=== EXERCISE ===
Below are records; copy exactly the line containing "23 மணி நேரம் முன்" and every line after it, through the last.

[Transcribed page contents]
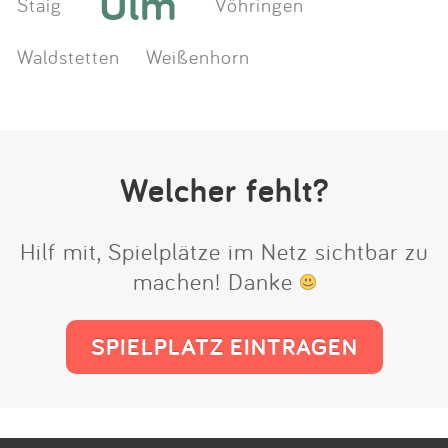
Ulm
Staig
Vöhringen
Waldstetten
Weißenhorn
Welcher fehlt?
Hilf mit, Spielplätze im Netz sichtbar zu
machen! Danke
SPIELPLATZ EINTRAGEN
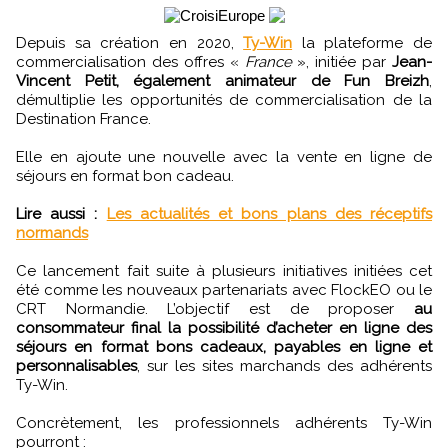
Depuis sa création en 2020,
Ty-Win
la plateforme de
commercialisation des offres «
France
», initiée par
Jean-
Vincent Petit, également animateur de Fun Breizh
,
démultiplie les opportunités de commercialisation de la
Destination France.
Elle en ajoute une nouvelle avec la vente en ligne de
séjours en format bon cadeau.
Lire aussi :
Les actualités et bons plans des réceptifs
normands
Ce lancement fait suite à plusieurs initiatives initiées cet
été comme les nouveaux partenariats avec FlockEO ou le
CRT Normandie. L’objectif est de proposer
au
consommateur final la possibilité d’acheter en ligne des
séjours en format bons cadeaux, payables en ligne et
personnalisables
, sur les sites marchands des adhérents
Ty-Win.
Concrètement, les professionnels adhérents Ty-Win
pourront :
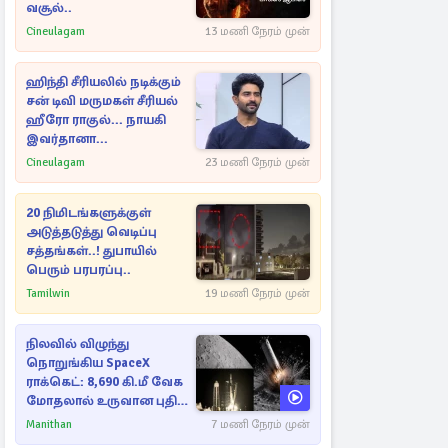
வசூல்..
Cineulagam
13 மணி நேரம் முன்
ஹிந்தி சீரியலில் நடிக்கும்
சன் டிவி மருமகள் சீரியல்
ஹீரோ ராகுல்... நாயகி
இவர்தானா...
Cineulagam
23 மணி நேரம் முன்
20 நிமிடங்களுக்குள்
அடுத்தடுத்து வெடிப்பு
சத்தங்கள்..! துபாயில்
பெரும் பரபரப்பு..
Tamilwin
19 மணி நேரம் முன்
நிலவில் விழுந்து
நொறுங்கிய SpaceX
ராக்கெட்: 8,690 கி.மீ வேக
மோதலால் உருவான புதிய
பள்ளம்!
Manithan
7 மணி நேரம் முன்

=== PROBLEM SOLUTION ===
23 மணி நேரம் முன்
20 நிமிடங்களுக்குள்
அடுத்தடுத்து வெடிப்பு
சத்தங்கள்..! துபாயில்
பெரும் பரபரப்பு..
Tamilwin
19 மணி நேரம் முன்
நிலவில் விழுந்து
நொறுங்கிய SpaceX
ராக்கெட்: 8,690 கி.மீ வேக
மோதலால் உருவான புதிய
பள்ளம்!
Manithan
7 மணி நேரம் முன்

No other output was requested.